Nel suo intervento, Gasparri non risparmia critiche nemmeno al procuratore nazionale antimafia Giovanni Melillo, accusato di aver espresso valutazioni su Israele, Palestina e Medio Oriente. Secondo il senatore di Forza Italia, non spetterebbe alla Procura nazionale antimafia formulare giudizi di natura storica e politica, che dovrebbero restare in altri ambiti istituzionali.
Gasparri si chiede se Melillo intenda “imitare i suoi predecessori candidandosi” e lo invita ad astenersi da pressioni improprie, evitando sovrapposizioni tra funzione giudiziaria e ruolo politico.
La linea di Forza Italia su sicurezza e legalità
In conclusione, il presidente dei senatori di FI ribadisce il sostegno alle forze investigative che hanno portato alla scoperta della presunta rete di finanziamenti al terrorismo di Hamas e condanna chi avrebbe consentito ad Hannoun di “delirare nelle piazze italiane”.

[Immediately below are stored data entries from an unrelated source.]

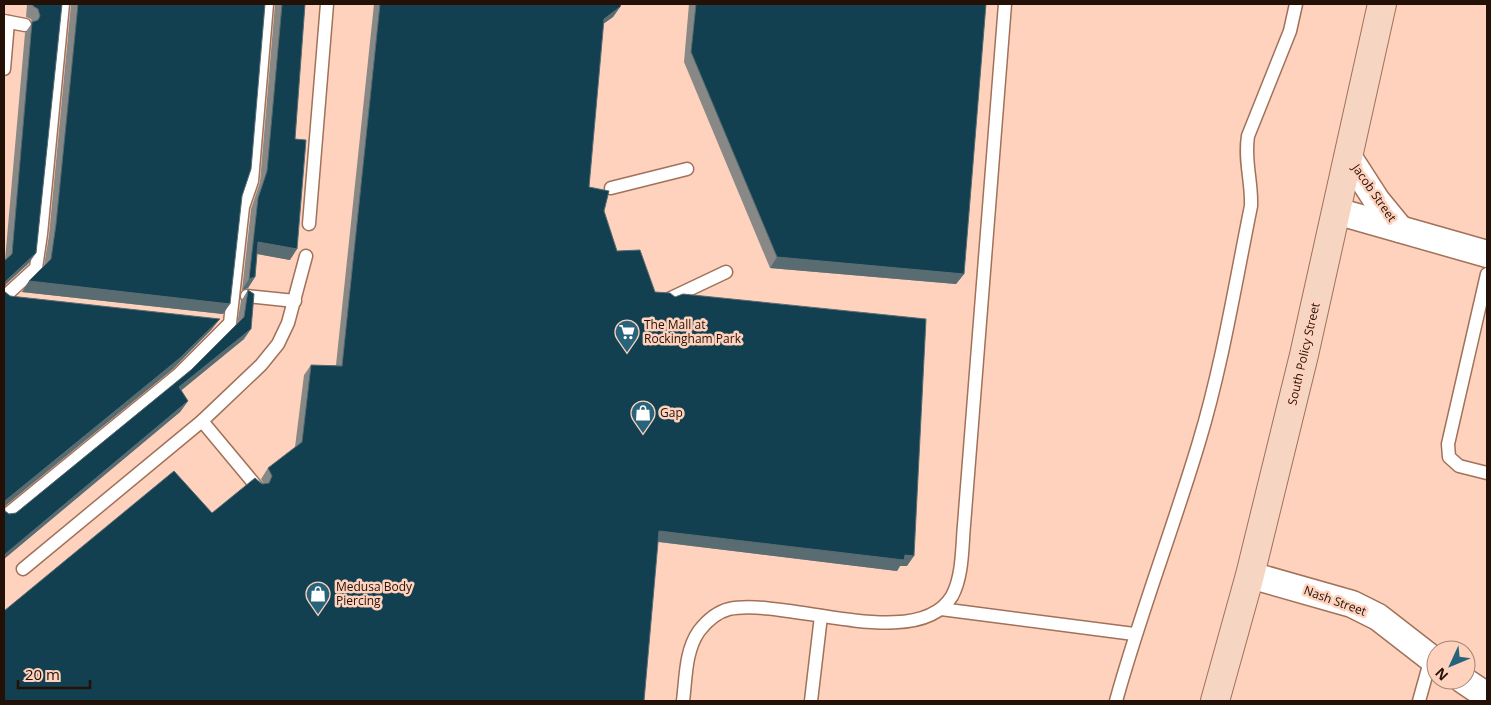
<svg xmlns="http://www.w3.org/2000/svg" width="1491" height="705" viewBox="0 0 1491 705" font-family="'Open Sans',sans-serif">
<rect width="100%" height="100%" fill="#fed2bd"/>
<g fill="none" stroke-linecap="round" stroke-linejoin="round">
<defs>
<g id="lane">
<path d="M4,21l21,4"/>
<path d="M4,69l4,-47"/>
<path d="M611,188l76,-19"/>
<path d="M309,224l18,-220"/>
<path d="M1487,274l-39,170 1,13 10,9 28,7"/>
<path d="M247,296l48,5"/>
<path d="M4,297l32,-29 5,-34 22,-230"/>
<path d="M669,299l57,-27"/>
<path d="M202,421l55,66"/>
<path d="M4,517l174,-142 52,-52 13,-116 9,-26 15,-177"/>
<path d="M23,569l179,-148 59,-56 17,-21 10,-21 18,-67"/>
<path d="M941,609l193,25"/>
<path d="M683,701c3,-23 2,-50 16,-70 7,-9 18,-19 30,-22 56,-12 188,45 223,-13 11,-20 10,-50 12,-71l41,-521"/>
<path d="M811,701l10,-85"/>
<path d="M1116,701c24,-87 57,-172 83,-259 23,-76 36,-157 52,-236 1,-25 -7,-45 -3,-70l42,-105 6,-27"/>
<path d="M1419,701l12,-43"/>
</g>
<g id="street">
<path d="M1348,156l29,45 23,28"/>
<path d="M1336,211l151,43"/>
<path d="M1250,575l102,29 26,13 58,45"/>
<path d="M1463,680l24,16"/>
</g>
<path id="secondary" d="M1215,701l35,-126 54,-220 78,-351"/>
</defs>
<use href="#lane" stroke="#a17159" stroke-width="15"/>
<use href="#street" stroke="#a17159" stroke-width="29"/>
<use href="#secondary" stroke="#a17159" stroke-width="30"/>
<use href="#lane" stroke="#fff" stroke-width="12"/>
<use href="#street" stroke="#fff" stroke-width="26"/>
<use href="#secondary" stroke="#f6d5c3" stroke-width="28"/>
</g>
<g fill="#888987">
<path d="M27,4h35l-26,249 -8,11 -23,21 -1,6 6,5 202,33 -39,40 -169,137 1,5 4,3 7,-1 175,-143 46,-46 4,-23 7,-11 -4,49 -63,51 7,11 -8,11 -176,147v-298l1,-1 20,-227 7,-10 -1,-4 -5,-2z"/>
<path d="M71,4h194l-23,192 -19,118 -201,-22 7,-11 15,-15 5,-31z"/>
<path d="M275,4h30l-10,135 -5,121 -33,-6 -2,23 -7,11 -6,2 9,-81 9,-27z"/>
<path d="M374,4h247l-1,3 -7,10 -10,7 -14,163 15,24 13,40 290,315h-7l-3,5 -239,-29 -446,-29 52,-29 -3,-5 7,-11 27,-21 9,-72 7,-10h25z"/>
<path d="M689,4h297l-22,270 -8,10 -186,-16 -86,-206z"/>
</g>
<g fill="#596c71">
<path d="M620,7l-7,10 -17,12 8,-10z"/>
<path d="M258,242l39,7 -7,11 -38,-7z"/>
<path d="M36,253l-8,11 -24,22 2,-5z"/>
<path d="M777,257l187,17 -8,10 -186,-16z"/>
<path d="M255,277l-7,11 -6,2 7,-11z"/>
<path d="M29,281l201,23 -7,10 -201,-22z"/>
<path d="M220,319l-8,10 -39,40 -169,138v-3l2,-4z"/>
<path d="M251,329l-7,10 -72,59 7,-11z"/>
<path d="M188,401l-8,11 -176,147v-4z"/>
<path d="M659,531l246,24 9,1 -7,10h-7l-3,5 -245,-30z"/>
</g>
<g fill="#124051" stroke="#596c71">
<path d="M33,4h29l-26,249 -30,28 -2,10 6,5 210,23 -40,39 -174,142 -2,4v-243l8,-7 20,-232 6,-2 2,-4 -2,-7 -5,-3z"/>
<path d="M78,4h187l-14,165 -9,27 -12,108 -201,-23 22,-22 5,-35z"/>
<path d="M282,4h23l-10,135 11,1 -9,109 -39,-7 -3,35 -6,2 9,-81 9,-27z"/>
<path d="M380,4h241l-1,3 -16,12 -15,168 20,4 -5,20 13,40 23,-1 15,42 15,1 5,4 8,-3 243,25 -12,237 -9,-1 -1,5 -245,-29 -15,170h-640v-90l170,-140 38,42 43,-35 7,6 7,-1 3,-7 -4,-8 34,-26 9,-77 31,1z"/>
<path d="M696,4h290l-22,270 -187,-17 -86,-205z"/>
<path d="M248,290l6,4 -3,35 -72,58 9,14 -184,154v-50l1,6 4,3 7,-1 175,-143 53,-53z"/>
</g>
<defs>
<symbol id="supermarket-pin" viewBox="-11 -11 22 30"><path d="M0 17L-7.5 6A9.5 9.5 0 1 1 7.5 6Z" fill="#27647b" stroke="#fed2bd"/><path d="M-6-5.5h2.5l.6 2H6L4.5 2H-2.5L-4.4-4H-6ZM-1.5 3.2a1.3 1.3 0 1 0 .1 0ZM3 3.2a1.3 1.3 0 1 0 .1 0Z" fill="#fff"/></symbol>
<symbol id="shop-pin" viewBox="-11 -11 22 30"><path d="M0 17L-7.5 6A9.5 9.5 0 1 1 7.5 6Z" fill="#27647b" stroke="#fed2bd"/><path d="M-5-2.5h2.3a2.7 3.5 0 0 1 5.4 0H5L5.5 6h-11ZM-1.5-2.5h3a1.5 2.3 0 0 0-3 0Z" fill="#fff"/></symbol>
</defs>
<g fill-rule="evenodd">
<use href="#supermarket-pin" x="613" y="318" width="28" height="38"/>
<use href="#shop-pin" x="629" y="399" width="28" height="38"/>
<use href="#shop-pin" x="304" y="580" width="28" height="38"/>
</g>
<g text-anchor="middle" stroke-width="5" stroke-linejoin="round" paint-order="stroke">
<g font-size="12" fill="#231007" stroke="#fed2bd">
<text transform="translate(1374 193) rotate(55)" y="4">Jacob Street</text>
<text transform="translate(1304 354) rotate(-77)" y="4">South Policy Street</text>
<text transform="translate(1335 601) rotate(20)" y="4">Nash Street</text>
</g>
<g font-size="12" fill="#231007" stroke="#fed2bd" text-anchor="start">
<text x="644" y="329">The Mall at<tspan x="644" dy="14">Rockingham Park</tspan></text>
<text x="660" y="417">Gap</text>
<text x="336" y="591">Medusa Body<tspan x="336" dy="14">Piercing</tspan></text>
</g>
</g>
<rect width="1491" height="705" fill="none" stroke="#231007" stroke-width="10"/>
<g transform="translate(1451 665) rotate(226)"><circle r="24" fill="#fed2bd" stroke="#a68474"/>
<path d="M0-4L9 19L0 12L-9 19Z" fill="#27647b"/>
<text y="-8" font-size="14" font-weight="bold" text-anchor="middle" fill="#231007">N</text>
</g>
<path d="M18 680v8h72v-8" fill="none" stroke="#231007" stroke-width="2.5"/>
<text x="25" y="680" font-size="15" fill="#231007" stroke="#fed2bd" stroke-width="4" paint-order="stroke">20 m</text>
</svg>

Gasparri rivendica la difesa dei principi di libertà e democrazia, sottolineando che in Italia tutti possono esprimere le proprie idee e praticare il proprio culto, ma non — a suo dire — alimentare il fondamentalismo o ricorrere alla violenza contro le forze dell’ordine. Nel mirino finiscono anche i centri sociali, citando il caso di Askatasuna, che secondo il senatore andrebbero chiusi “per porre fine all’illegalità”.